TASK STATEMENT:
Reproduce the text of every item below line for line, leaving out the pictures.

+ + + + +

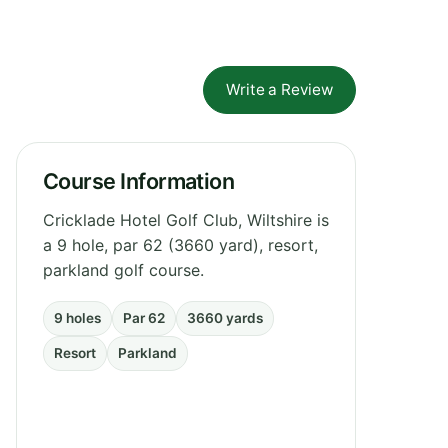
Write a Review
Course Information
Cricklade Hotel Golf Club, Wiltshire is
a 9 hole, par 62 (3660 yard), resort,
parkland golf course.
9 holes
Par 62
3660 yards
Resort
Parkland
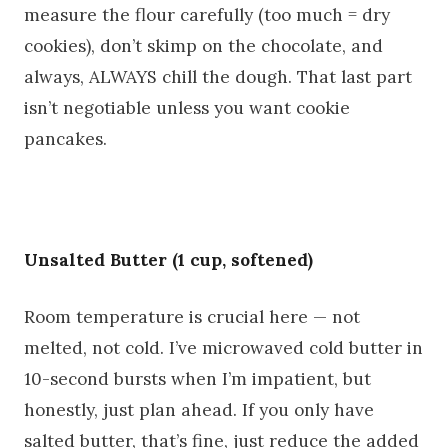
measure the flour carefully (too much = dry
cookies), don’t skimp on the chocolate, and
always, ALWAYS chill the dough. That last part
isn’t negotiable unless you want cookie
pancakes.
Unsalted Butter (1 cup, softened)
Room temperature is crucial here — not
melted, not cold. I’ve microwaved cold butter in
10-second bursts when I’m impatient, but
honestly, just plan ahead. If you only have
salted butter, that’s fine, just reduce the added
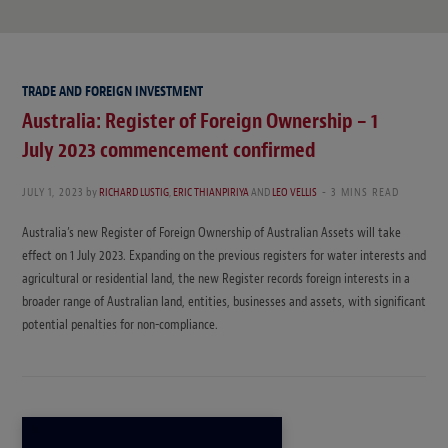
TRADE AND FOREIGN INVESTMENT
Australia: Register of Foreign Ownership – 1
July 2023 commencement confirmed
JULY 1, 2023
by
RICHARD LUSTIG
,
ERIC THIANPIRIYA
AND
LEO VELLIS
3 MINS READ
Australia’s new Register of Foreign Ownership of Australian Assets will take
effect on 1 July 2023. Expanding on the previous registers for water interests and
agricultural or residential land, the new Register records foreign interests in a
broader range of Australian land, entities, businesses and assets, with significant
potential penalties for non-compliance.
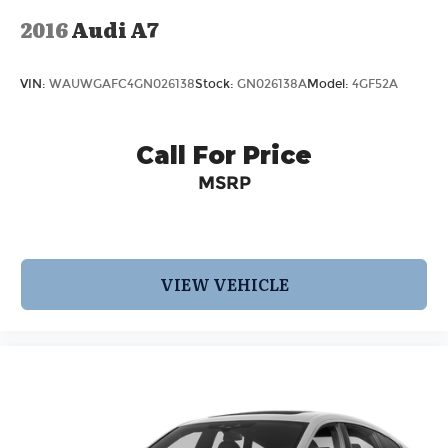
2016
Audi A7
VIN:
WAUWGAFC4GN026138
Stock:
GN026138A
Model:
4GF52A
Call For Price
MSRP
VIEW VEHICLE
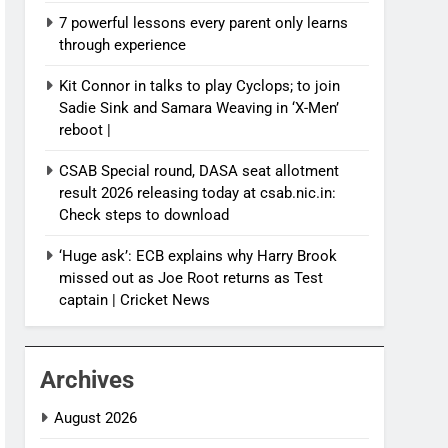
7 powerful lessons every parent only learns
through experience
Kit Connor in talks to play Cyclops; to join
Sadie Sink and Samara Weaving in ‘X-Men’
reboot |
CSAB Special round, DASA seat allotment
result 2026 releasing today at csab.nic.in:
Check steps to download
‘Huge ask’: ECB explains why Harry Brook
missed out as Joe Root returns as Test
captain | Cricket News
Archives
August 2026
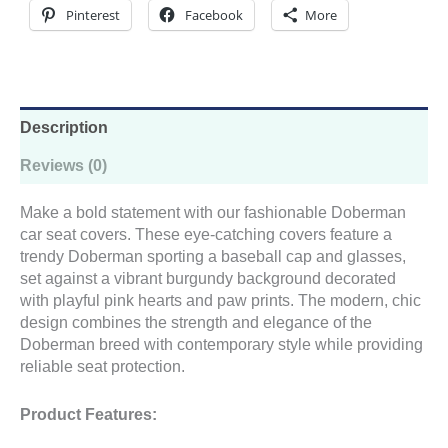
Cap
Pinterest
Facebook
More
&
Glasses
Design
quantity
Description
Reviews (0)
Make a bold statement with our fashionable Doberman
car seat covers. These eye-catching covers feature a
trendy Doberman sporting a baseball cap and glasses,
set against a vibrant burgundy background decorated
with playful pink hearts and paw prints. The modern, chic
design combines the strength and elegance of the
Doberman breed with contemporary style while providing
reliable seat protection.
Product Features:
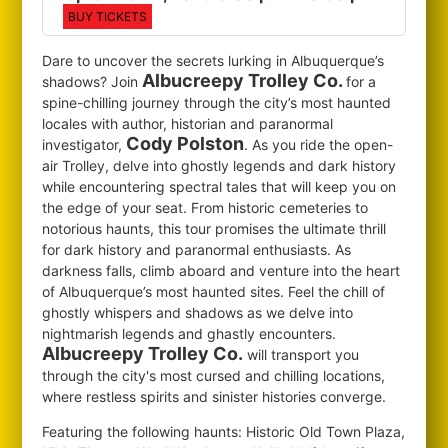
BUY TICKETS
Dare to uncover the secrets lurking in Albuquerque’s
Albucreepy Trolley Co.
shadows? Join
for
a
spine-chilling journey through the city’s most haunted
locales with author, historian and paranormal
Cody Polston
investigator,
. As you ride the open-
air Trolley, delve into ghostly legends and dark history
while encountering spectral tales that will keep you on
the edge of your seat. From historic cemeteries to
notorious haunts, this tour promises the ultimate thrill
for dark history and paranormal enthusiasts. As
darkness falls, climb aboard and venture into the heart
of Albuquerque’s most haunted sites. Feel the chill of
ghostly whispers and shadows as we delve into
nightmarish legends and ghastly encounters.
Albucreepy Trolley Co.
will transport you
through the city's most cursed and chilling locations,
where restless spirits and sinister histories converge.
Featuring the following haunts: Historic Old Town Plaza,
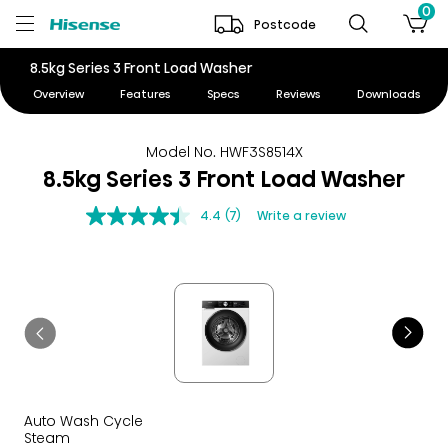
0
Postcode
8.5kg Series 3 Front Load Washer
Overview
Features
Specs
Reviews
Downloads
Model No. HWF3S8514X
8.5kg Series 3 Front Load Washer
4.4
(7)
Write a review
Auto Wash Cycle
Steam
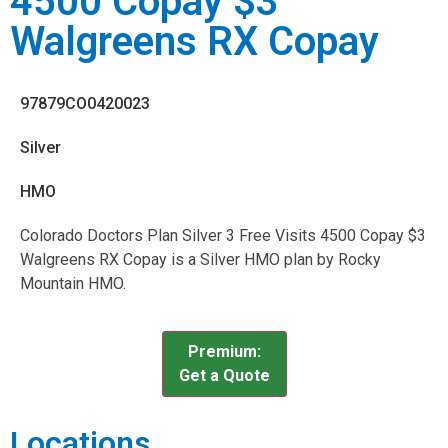
4500 Copay $3
Walgreens RX Copay
97879CO0420023
Silver
HMO
Colorado Doctors Plan Silver 3 Free Visits 4500 Copay $3
Walgreens RX Copay is a Silver HMO plan by Rocky
Mountain HMO.
Premium:
Get a Quote
Locations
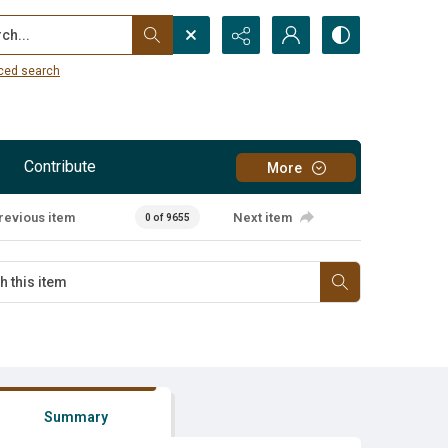
...
ced search
Contribute
More
revious item
Next item
0 of 9655
Summary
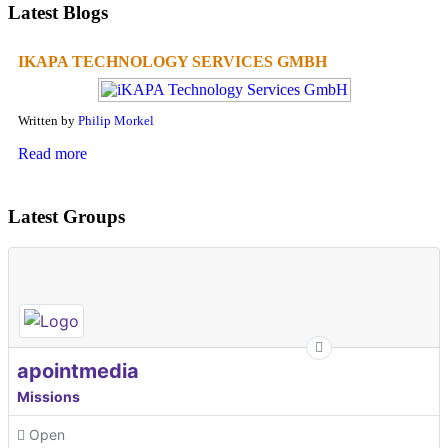
Latest Blogs
IKAPA TECHNOLOGY SERVICES GMBH
Written by
Philip Morkel
Read more
Latest Groups
apointmedia
Missions
Open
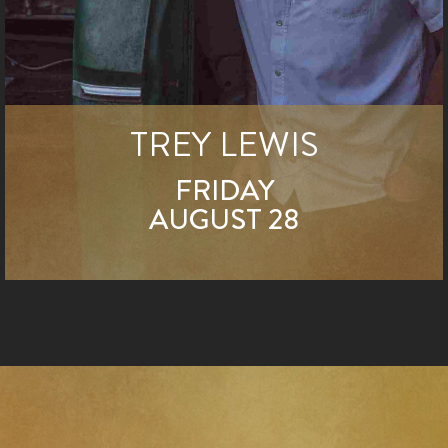
TREY LEWIS
FRIDAY
AUGUST 28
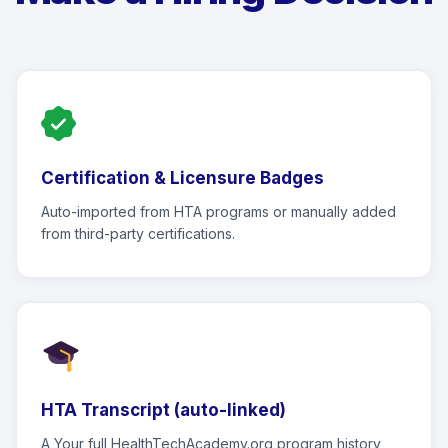
Certification & Licensure Badges
Auto-imported from HTA programs or manually added
from third-party certifications.
HTA Transcript (auto-linked)
A Your full HealthTechAcademy.org program history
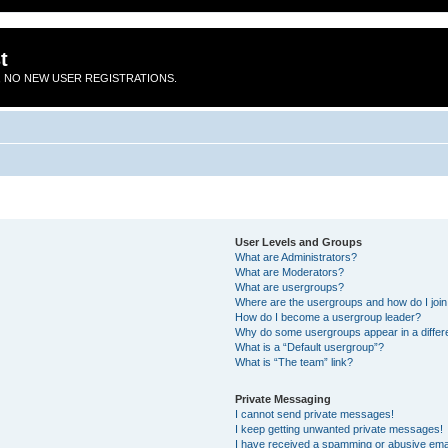
t
 NO NEW USER REGISTRATIONS.
User Levels and Groups
What are Administrators?
What are Moderators?
What are usergroups?
Where are the usergroups and how do I joi
How do I become a usergroup leader?
Why do some usergroups appear in a differ
What is a “Default usergroup”?
What is “The team” link?
Private Messaging
I cannot send private messages!
I keep getting unwanted private messages!
I have received a spamming or abusive ema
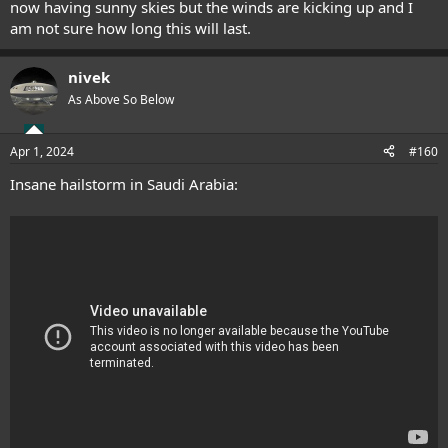
now having sunny skies but the winds are kicking up and I
am not sure how long this will last.
nivek
As Above So Below
Apr 1, 2024
#160
Insane hailstorm in Saudi Arabia:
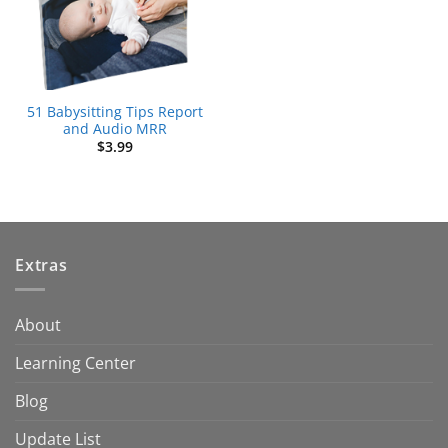
51 Babysitting Tips Report
and Audio MRR
$
3.99
Extras
About
Learning Center
Blog
Update List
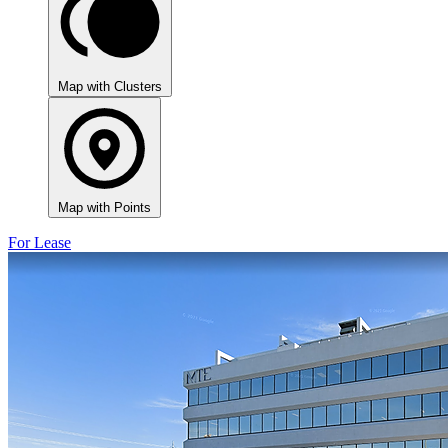
Map with Clusters
Map with Points
For Lease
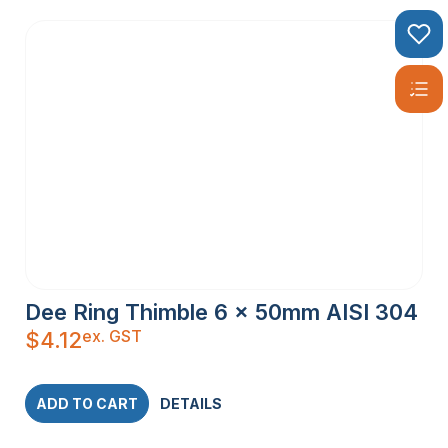
Dee Ring Thimble 6 x 50mm AISI 304
ex. GST
$
4.12
ADD TO CART
DETAILS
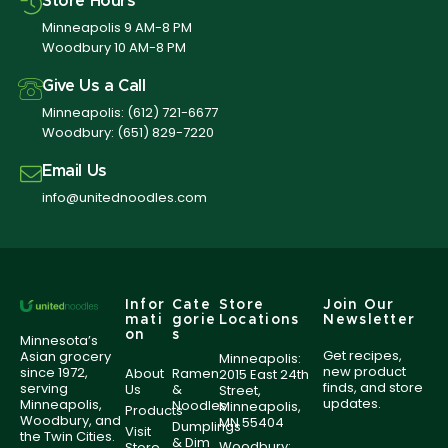
Store Hours
Minneapolis 9 AM-8 PM
Woodbury 10 AM-8 PM
Give Us a Call
Minneapolis:
(612) 721-6677
Woodbury:
(651) 829-7220
Email Us
info@unitednoodles.com
Infor
Cate
Store
Join Our
mati
gorie
Locations
Newsletter
on
s
Minnesota’s
Get recipes,
Asian grocery
Minneapolis:
new product
since 1972,
About
Ramen
2015 East 24th
finds, and store
serving
Us
&
Street,
updates.
Minneapolis,
Noodles
Minneapolis,
Products
Woodbury, and
MN 55404
Dumplings
Visit
the Twin Cities.
& Dim
Woodbury:
Store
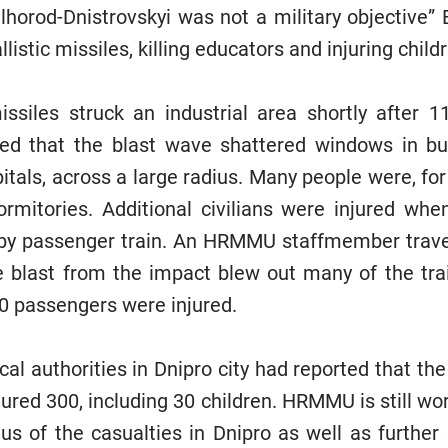
lhorod-Dnistrovskyi was not a military objective” B
listic missiles, killing educators and injuring childr
missiles struck an industrial area shortly after 
 that the blast wave shattered windows in buil
itals, across a large radius. Many people were, for
rmitories. Additional civilians were injured wh
by passenger train. An HRMMU staffmember travell
e blast from the impact blew out many of the tr
0 passengers were injured.
cal authorities in Dnipro city had reported that the
ured 300, including 30 children. HRMMU is still wor
s of the casualties in Dnipro as well as further 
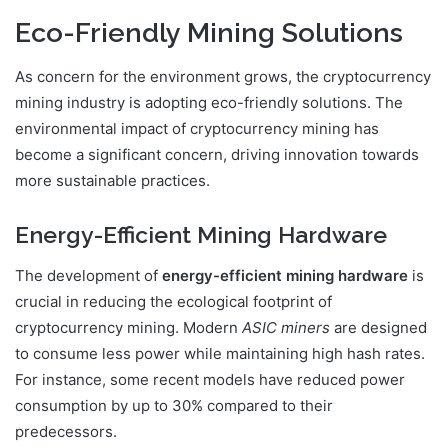
Eco-Friendly Mining Solutions
As concern for the environment grows, the cryptocurrency
mining industry is adopting eco-friendly solutions. The
environmental impact of cryptocurrency mining has
become a significant concern, driving innovation towards
more sustainable practices.
Energy-Efficient Mining Hardware
The development of
energy-efficient mining hardware
is
crucial in reducing the ecological footprint of
cryptocurrency mining. Modern
ASIC miners
are designed
to consume less power while maintaining high hash rates.
For instance, some recent models have reduced power
consumption by up to 30% compared to their
predecessors.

+ + + + +

WRITTEN SOLUTION:
Write a Review
Course Information
Cricklade Hotel Golf Club, Wiltshire is
a 9 hole, par 62 (3660 yard), resort,
parkland golf course.
9 holes
Par 62
3660 yards
Resort
Parkland
measure the flour carefully (too much = dry
cookies), don’t skimp on the chocolate, and
always, ALWAYS chill the dough. That last part
isn’t negotiable unless you want cookie
pancakes.
Unsalted Butter (1 cup, softened)
Room temperature is crucial here — not
melted, not cold. I’ve microwaved cold butter in
10-second bursts when I’m impatient, but
honestly, just plan ahead. If you only have
salted butter, that’s fine, just reduce the added
TRADE AND FOREIGN INVESTMENT
Australia: Register of Foreign Ownership – 1
July 2023 commencement confirmed
JULY 1, 2023
by
RICHARD LUSTIG
,
ERIC THIANPIRIYA
AND
LEO VELLIS
3 MINS READ
Australia’s new Register of Foreign Ownership of Australian Assets will take
effect on 1 July 2023. Expanding on the previous registers for water interests and
agricultural or residential land, the new Register records foreign interests in a
broader range of Australian land, entities, businesses and assets, with significant
potential penalties for non-compliance.
2016
Audi A7
VIN:
WAUWGAFC4GN026138
Stock:
GN026138A
Model:
4GF52A
Call For Price
MSRP
VIEW VEHICLE
7 powerful lessons every parent only learns
through experience
Kit Connor in talks to play Cyclops; to join
Sadie Sink and Samara Weaving in ‘X-Men’
reboot |
CSAB Special round, DASA seat allotment
result 2026 releasing today at csab.nic.in:
Check steps to download
‘Huge ask’: ECB explains why Harry Brook
missed out as Joe Root returns as Test
captain | Cricket News
Archives
August 2026
Cap
Pinterest
Facebook
More
&
Glasses
Design
quantity
Description
Reviews (0)
Make a bold statement with our fashionable Doberman
car seat covers. These eye-catching covers feature a
trendy Doberman sporting a baseball cap and glasses,
set against a vibrant burgundy background decorated
with playful pink hearts and paw prints. The modern, chic
design combines the strength and elegance of the
Doberman breed with contemporary style while providing
reliable seat protection.
Product Features:
BUY TICKETS
Dare to uncover the secrets lurking in Albuquerque’s
Albucreepy Trolley Co.
shadows? Join
for
a
spine-chilling journey through the city’s most haunted
locales with author, historian and paranormal
Cody Polston
investigator,
. As you ride the open-
air Trolley, delve into ghostly legends and dark history
while encountering spectral tales that will keep you on
the edge of your seat. From historic cemeteries to
notorious haunts, this tour promises the ultimate thrill
for dark history and paranormal enthusiasts. As
darkness falls, climb aboard and venture into the heart
of Albuquerque’s most haunted sites. Feel the chill of
ghostly whispers and shadows as we delve into
nightmarish legends and ghastly encounters.
Albucreepy Trolley Co.
will transport you
through the city's most cursed and chilling locations,
where restless spirits and sinister histories converge.
Featuring the following haunts: Historic Old Town Plaza,
0
Postcode
8.5kg Series 3 Front Load Washer
Overview
Features
Specs
Reviews
Downloads
Model No. HWF3S8514X
8.5kg Series 3 Front Load Washer
4.4
(7)
Write a review
Auto Wash Cycle
Steam
4500 Copay $3
Walgreens RX Copay
97879CO0420023
Silver
HMO
Colorado Doctors Plan Silver 3 Free Visits 4500 Copay $3
Walgreens RX Copay is a Silver HMO plan by Rocky
Mountain HMO.
Premium:
Get a Quote
Locations
...
ced search
Contribute
More
revious item
Next item
0 of 9655
Summary
Latest Blogs
IKAPA TECHNOLOGY SERVICES GMBH
Written by
Philip Morkel
Read more
Latest Groups
apointmedia
Missions
Open
TREY LEWIS
FRIDAY
AUGUST 28
Certification & Licensure Badges
Auto-imported from HTA programs or manually added
from third-party certifications.
HTA Transcript (auto-linked)
A Your full HealthTechAcademy.org program history
t
 NO NEW USER REGISTRATIONS.
User Levels and Groups
What are Administrators?
What are Moderators?
What are usergroups?
Where are the usergroups and how do I joi
How do I become a usergroup leader?
Why do some usergroups appear in a differ
What is a “Default usergroup”?
What is “The team” link?
Private Messaging
I cannot send private messages!
I keep getting unwanted private messages!
I have received a spamming or abusive ema
now having sunny skies but the winds are kicking up and I
am not sure how long this will last.
nivek
As Above So Below
Apr 1, 2024
#160
Insane hailstorm in Saudi Arabia:
51 Babysitting Tips Report
and Audio MRR
$
3.99
Extras
About
Learning Center
Blog
Update List
Map with Clusters
Map with Points
For Lease
Dee Ring Thimble 6 x 50mm AISI 304
ex. GST
$
4.12
ADD TO CART
DETAILS
Store Hours
Minneapolis 9 AM-8 PM
Woodbury 10 AM-8 PM
Give Us a Call
Minneapolis:
(612) 721-6677
Woodbury:
(651) 829-7220
Email Us
info@unitednoodles.com
Infor
Cate
Store
Join Our
mati
gorie
Locations
Newsletter
on
s
Minnesota’s
Get recipes,
Asian grocery
Minneapolis:
new product
since 1972,
About
Ramen
2015 East 24th
finds, and store
serving
Us
&
Street,
updates.
Minneapolis,
Noodles
Minneapolis,
Products
Woodbury, and
MN 55404
Dumplings
Visit
the Twin Cities.
& Dim
Woodbury:
Store
lhorod-Dnistrovskyi was not a military objective” B
listic missiles, killing educators and injuring childr
missiles struck an industrial area shortly after 
 that the blast wave shattered windows in buil
itals, across a large radius. Many people were, for
rmitories. Additional civilians were injured wh
by passenger train. An HRMMU staffmember travell
e blast from the impact blew out many of the tr
0 passengers were injured.
cal authorities in Dnipro city had reported that the
ured 300, including 30 children. HRMMU is still wor
s of the casualties in Dnipro as well as further 
Eco-Friendly Mining Solutions
As concern for the environment grows, the cryptocurrency
mining industry is adopting eco-friendly solutions. The
environmental impact of cryptocurrency mining has
become a significant concern, driving innovation towards
more sustainable practices.
Energy-Efficient Mining Hardware
The development of
energy-efficient mining hardware
is
crucial in reducing the ecological footprint of
cryptocurrency mining. Modern
ASIC miners
are designed
to consume less power while maintaining high hash rates.
For instance, some recent models have reduced power
consumption by up to 30% compared to their
predecessors.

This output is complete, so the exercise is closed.